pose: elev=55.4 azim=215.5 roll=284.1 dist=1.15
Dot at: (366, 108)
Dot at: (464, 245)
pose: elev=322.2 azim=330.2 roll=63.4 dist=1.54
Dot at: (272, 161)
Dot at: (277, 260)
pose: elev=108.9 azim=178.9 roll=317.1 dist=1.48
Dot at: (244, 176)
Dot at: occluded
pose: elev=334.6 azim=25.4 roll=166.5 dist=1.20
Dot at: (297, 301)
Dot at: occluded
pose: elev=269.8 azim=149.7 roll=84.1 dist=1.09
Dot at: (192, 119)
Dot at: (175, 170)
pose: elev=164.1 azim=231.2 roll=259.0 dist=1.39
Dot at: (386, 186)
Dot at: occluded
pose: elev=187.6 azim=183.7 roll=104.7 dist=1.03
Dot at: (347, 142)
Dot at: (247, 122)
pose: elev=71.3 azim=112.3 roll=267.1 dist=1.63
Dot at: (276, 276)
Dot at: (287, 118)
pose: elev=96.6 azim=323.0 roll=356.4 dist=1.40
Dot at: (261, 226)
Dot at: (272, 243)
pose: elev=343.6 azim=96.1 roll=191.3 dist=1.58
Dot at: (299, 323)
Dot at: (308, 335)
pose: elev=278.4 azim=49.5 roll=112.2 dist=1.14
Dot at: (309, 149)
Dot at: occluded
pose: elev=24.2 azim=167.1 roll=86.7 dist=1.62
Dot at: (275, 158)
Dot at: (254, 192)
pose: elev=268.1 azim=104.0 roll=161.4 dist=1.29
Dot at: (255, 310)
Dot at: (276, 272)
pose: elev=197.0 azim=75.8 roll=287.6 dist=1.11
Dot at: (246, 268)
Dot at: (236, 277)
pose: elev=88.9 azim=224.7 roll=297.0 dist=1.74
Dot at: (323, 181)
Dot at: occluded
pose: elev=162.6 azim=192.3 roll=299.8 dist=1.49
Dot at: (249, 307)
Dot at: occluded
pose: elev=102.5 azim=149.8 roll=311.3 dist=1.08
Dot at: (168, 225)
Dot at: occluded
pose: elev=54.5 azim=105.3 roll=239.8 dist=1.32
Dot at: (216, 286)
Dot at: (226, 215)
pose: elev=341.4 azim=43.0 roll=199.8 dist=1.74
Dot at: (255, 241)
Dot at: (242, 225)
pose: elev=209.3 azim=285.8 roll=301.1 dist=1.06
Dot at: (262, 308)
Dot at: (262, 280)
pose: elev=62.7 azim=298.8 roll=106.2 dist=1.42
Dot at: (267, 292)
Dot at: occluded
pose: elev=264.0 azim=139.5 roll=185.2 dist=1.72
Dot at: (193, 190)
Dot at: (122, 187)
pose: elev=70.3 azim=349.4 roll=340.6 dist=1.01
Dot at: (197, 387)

----

## Job
Please reproduce every one of the entries above word for word.

## The result
pose: elev=55.4 azim=215.5 roll=284.1 dist=1.15
Dot at: (366, 108)
Dot at: (464, 245)
pose: elev=322.2 azim=330.2 roll=63.4 dist=1.54
Dot at: (272, 161)
Dot at: (277, 260)
pose: elev=108.9 azim=178.9 roll=317.1 dist=1.48
Dot at: (244, 176)
Dot at: occluded
pose: elev=334.6 azim=25.4 roll=166.5 dist=1.20
Dot at: (297, 301)
Dot at: occluded
pose: elev=269.8 azim=149.7 roll=84.1 dist=1.09
Dot at: (192, 119)
Dot at: (175, 170)
pose: elev=164.1 azim=231.2 roll=259.0 dist=1.39
Dot at: (386, 186)
Dot at: occluded
pose: elev=187.6 azim=183.7 roll=104.7 dist=1.03
Dot at: (347, 142)
Dot at: (247, 122)
pose: elev=71.3 azim=112.3 roll=267.1 dist=1.63
Dot at: (276, 276)
Dot at: (287, 118)
pose: elev=96.6 azim=323.0 roll=356.4 dist=1.40
Dot at: (261, 226)
Dot at: (272, 243)
pose: elev=343.6 azim=96.1 roll=191.3 dist=1.58
Dot at: (299, 323)
Dot at: (308, 335)
pose: elev=278.4 azim=49.5 roll=112.2 dist=1.14
Dot at: (309, 149)
Dot at: occluded
pose: elev=24.2 azim=167.1 roll=86.7 dist=1.62
Dot at: (275, 158)
Dot at: (254, 192)
pose: elev=268.1 azim=104.0 roll=161.4 dist=1.29
Dot at: (255, 310)
Dot at: (276, 272)
pose: elev=197.0 azim=75.8 roll=287.6 dist=1.11
Dot at: (246, 268)
Dot at: (236, 277)
pose: elev=88.9 azim=224.7 roll=297.0 dist=1.74
Dot at: (323, 181)
Dot at: occluded
pose: elev=162.6 azim=192.3 roll=299.8 dist=1.49
Dot at: (249, 307)
Dot at: occluded
pose: elev=102.5 azim=149.8 roll=311.3 dist=1.08
Dot at: (168, 225)
Dot at: occluded
pose: elev=54.5 azim=105.3 roll=239.8 dist=1.32
Dot at: (216, 286)
Dot at: (226, 215)
pose: elev=341.4 azim=43.0 roll=199.8 dist=1.74
Dot at: (255, 241)
Dot at: (242, 225)
pose: elev=209.3 azim=285.8 roll=301.1 dist=1.06
Dot at: (262, 308)
Dot at: (262, 280)
pose: elev=62.7 azim=298.8 roll=106.2 dist=1.42
Dot at: (267, 292)
Dot at: occluded
pose: elev=264.0 azim=139.5 roll=185.2 dist=1.72
Dot at: (193, 190)
Dot at: (122, 187)
pose: elev=70.3 azim=349.4 roll=340.6 dist=1.01
Dot at: (197, 387)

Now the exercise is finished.